- _Excerpt to read_:
Even on the path we had taken to evade our killers in Kisangani, we still risked being ambushed by them. It was therefore recommended to walk quietly and speak French or Swahili to impersonate Zaireans. People tore up whatever documents they had that could identify them as Rwandans, such as identity cards and diplomas. However, these precautions were largely ineffective, since our odour is identifiable and we have a distinct body profile. People like me who had young children susceptible to crying were forced to walk at the back of the group to avoid revealing the presence of the group.
After three days of walking in the dark and muddy forest, we reached the dusty Kisangani-Opala road where we encountered the FAZ, in total disarray after the fall of their stronghold.

- _Data_:

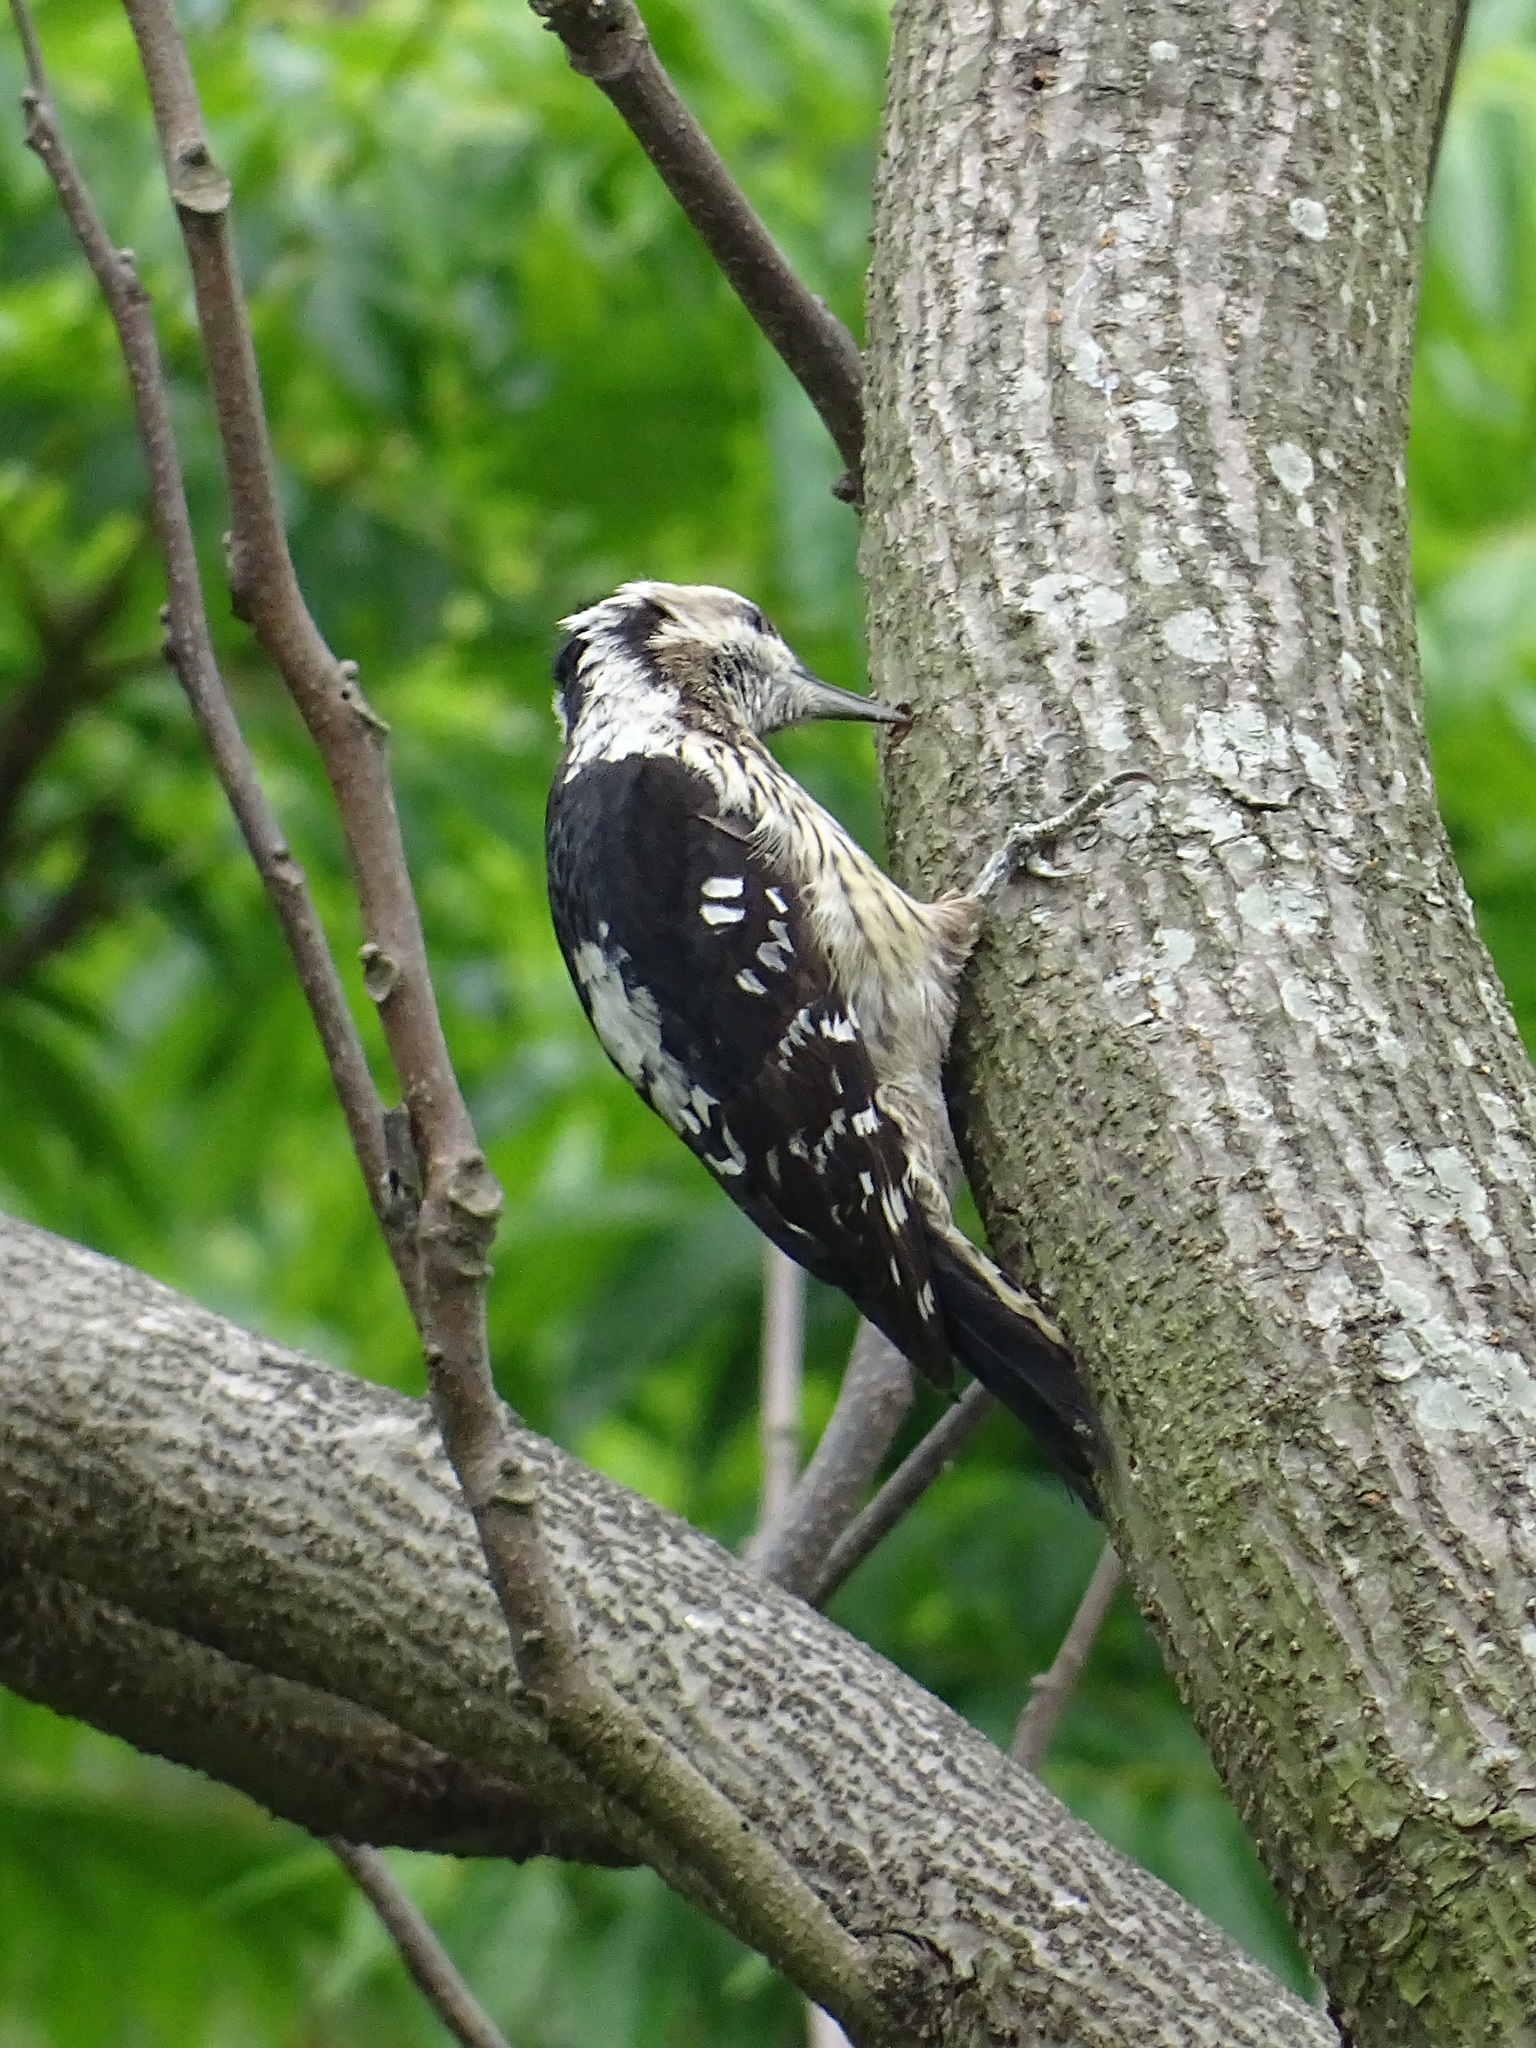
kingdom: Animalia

- _Actions to take_:
(a) In the account of the escape from Kisangani, which languages were people advised to speak in order to pass as Zaireans?
(b) Copy word for word the part of the account of the escape from Kisangani running from "Even on the" up to and including "of their stronghold.".
(c) Please take the account of the escape from Kisangani further, picking up right after its last sentence.

- _Results for each task_:
(a) French or Swahili.

(b)
Even on the path we had taken to evade our killers in Kisangani, we still risked being ambushed by them. It was therefore recommended to walk quietly and speak French or Swahili to impersonate Zaireans. People tore up whatever documents they had that could identify them as Rwandans, such as identity cards and diplomas. However, these precautions were largely ineffective, since our odour is identifiable and we have a distinct body profile. People like me who had young children susceptible to crying were forced to walk at the back of the group to avoid revealing the presence of the group.
After three days of walking in the dark and muddy forest, we reached the dusty Kisangani-Opala road where we encountered the FAZ, in total disarray after the fall of their stronghold.

(c)
The refugees who had chosen to go to Kisangani hoped to make it to the town before the RPA and the rebels caught up with them in the forest, out of sight of any witnesses. Unfortunately, they were not so lucky. Overcome by exhaustion, some could not go any further than the village of Biaro, about forty kilometers from Kisangani, where they settled in a makeshift camp, waiting to know the fate reserved for them. The others were stopped just seven kilometers from their destination at a checkpoint manned by the Rwandan Patriotic Army, who had set up a military base in the town of Lula. They spent a few days there until finally the RPA, who had been speaking in reassuring tones in order to calm the desperate refugees, ordered them to turn back around and head south, again citing security reasons. After walking twenty kilometers, the refugees struck camp at Kasese, and like the first group, began waiting for the outcome of events.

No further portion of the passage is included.